Vale, Allan Gyngell, the finest mind in foreign policy

In mid-April, Foreign Minister Penny Wong addressed the National Press Club on Australia’s interests in a regional balance of power. As she began her presentation, the minister paused to acknowledge one of her guests, Allan Gyngell.

Allan, she said, had been an official and unofficial adviser to governments for decades, always in singular service of Australia’s national interest.

She went on to describe Gyngell in terms that all of those who have dealt with him over decades would endorse with great feeling: ‘He is the definitive historian of Australian foreign policy. He is the finest writer about Australian foreign policy. He is, frankly, the finest mind in Australian foreign policy. And possibly also the smallest ego in Australian foreign policy.’

Allan Gyngell died yesterday and Wong spoke again of her deep sense of loss. ‘I am deeply saddened by the loss of Allan Gyngell AO,’ she said.

‘Allan was our finest mind in Australian foreign policy. He offered sage advice, both official and unofficial, to the Australian Government for decades. He was the definitive historian of Australian foreign policy.

‘As foreign minister and over the years of Opposition, I benefitted greatly from his insights.

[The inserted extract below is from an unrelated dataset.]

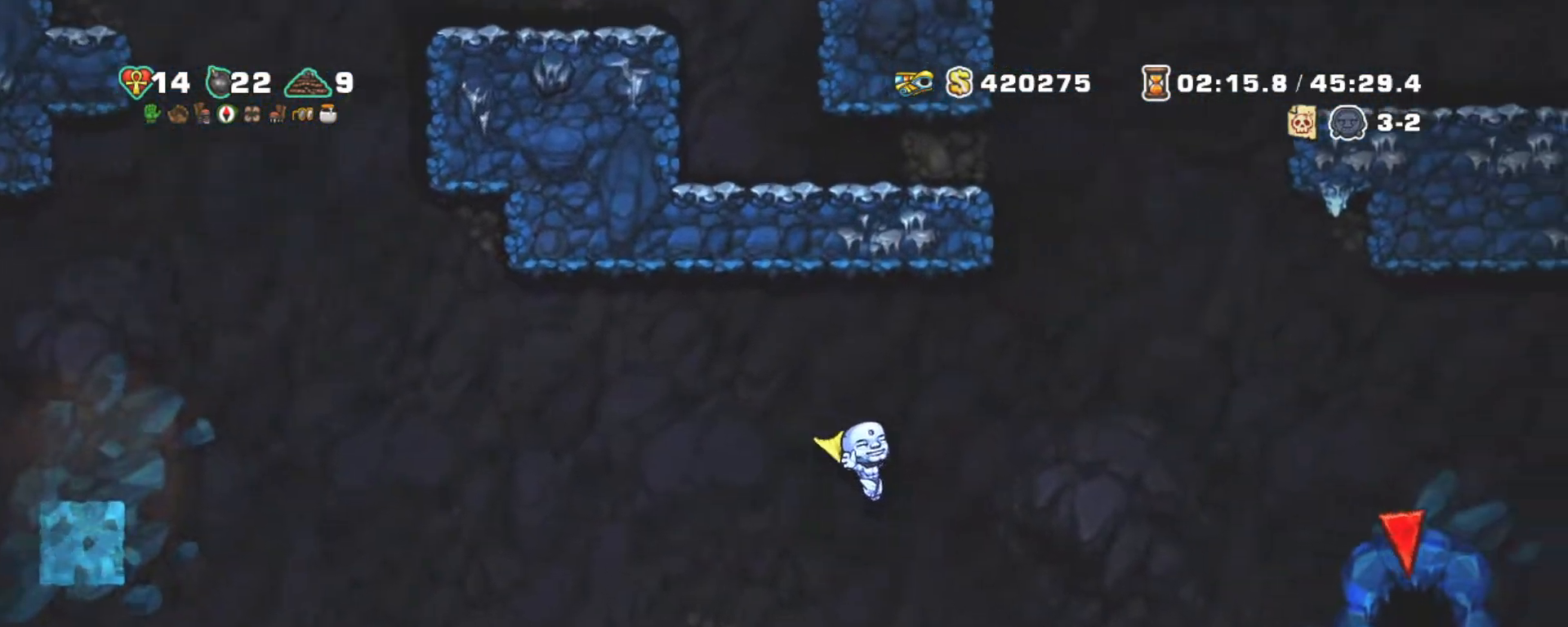
{"keys": ["shift"], "events": [[184, "z", "down"], [334, "z", "up"], [500, "right", "up"]]}
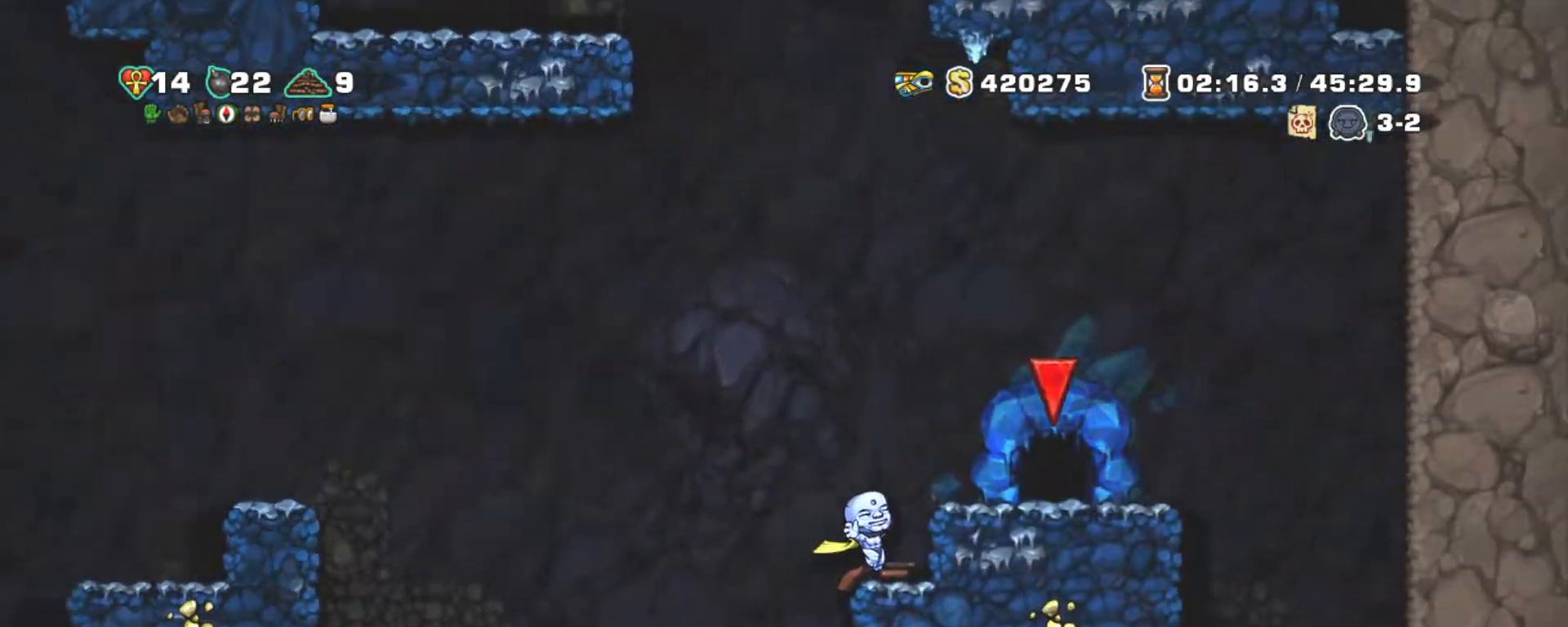
{"keys": ["right", "shift"], "events": [[50, "down", "down"], [50, "x", "down"], [150, "z", "down"], [200, "down", "up"], [200, "x", "up"], [250, "z", "up"], [400, "right", "down"]]}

He was generous with his time and wise with his counsel.

‘Allan made an exceptional contribution to international policy making in Australia.

‘His long and distinguished career in Australian international affairs included appointments as national president of the Australian Institute of International Affairs 2017-23, and director-general of the Office of National Assessments 2009-13. He was the founding executive director of the Lowy Institute for International Policy for six years from 2003, and an honorary professor at the Australian National University.’

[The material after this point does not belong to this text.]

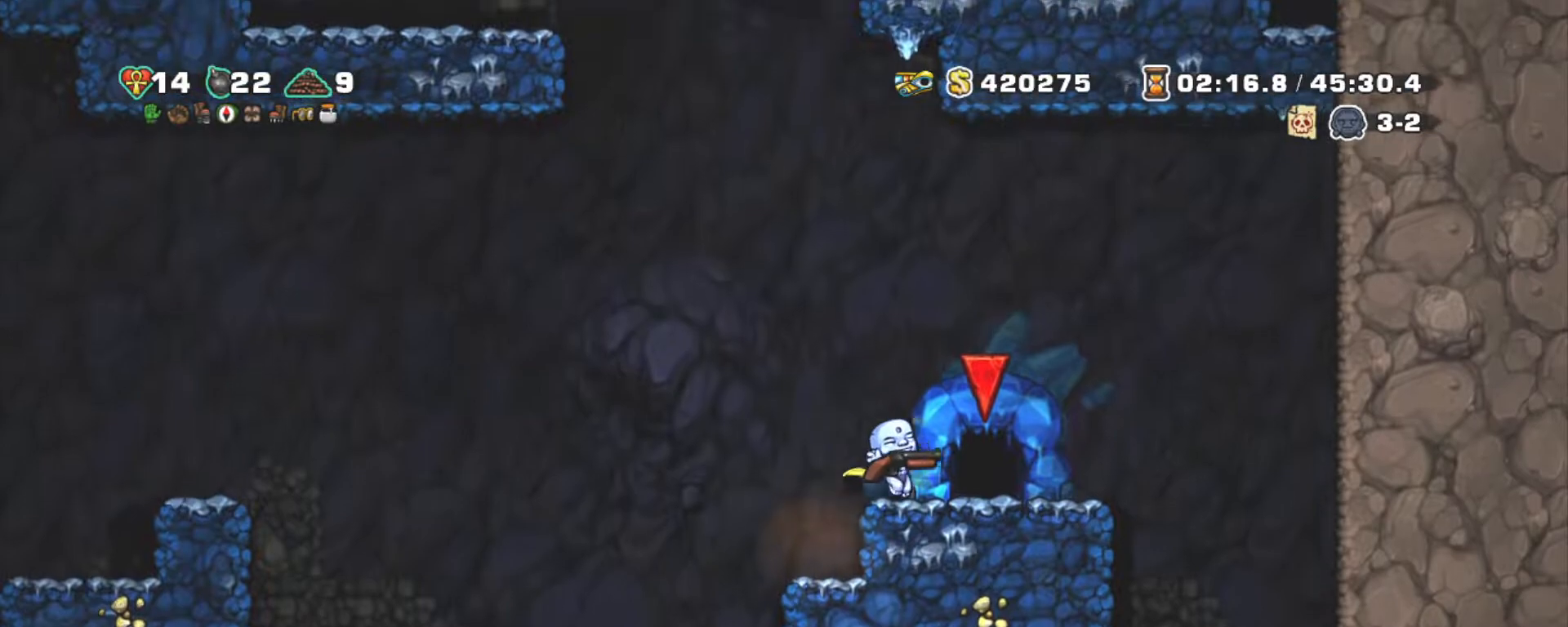
{"keys": ["left", "shift"], "events": [[67, "right", "up"], [117, "left", "down"], [167, "z", "down"], [450, "z", "up"]]}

Wong said Gyngell served as senior international adviser to Prime Minister Paul Keating from 1993-96. Prior to that, he was at the Department of the Prime Minister and Cabinet, including as first assistant secretary international from 1991-93. He began his foreign policy career as an officer at the Department of Foreign Affairs and Trade, where he served as a diplomat in Rangoon, Singapore and Washington.

In 2009 he was made an Officer in the Order of Australia for his services to international relations.

‘Allan always strove for a respectful and informed national discussion on Australia’s foreign policy. But he also had the intellectual and personal courage to call things as he saw them,’ Wong said.

‘Allan often spoke of the formative influence his high school history teacher had on his curiosity about the world. He in turn opened the eyes of new generations of Australians to our place in the world. That continued with his more recent books and podcast.

‘As mentor to many Australian diplomats and foreign policy analysts, his legacy lives on in all of those whose lives and careers were touched by his leadership and quiet wisdom.

‘He will be greatly missed by all those who knew him.

‘I will remember him for his intelligence, kindness, wit and warmth.

‘I offer my deepest condolences to Allan’s family and to his friends.’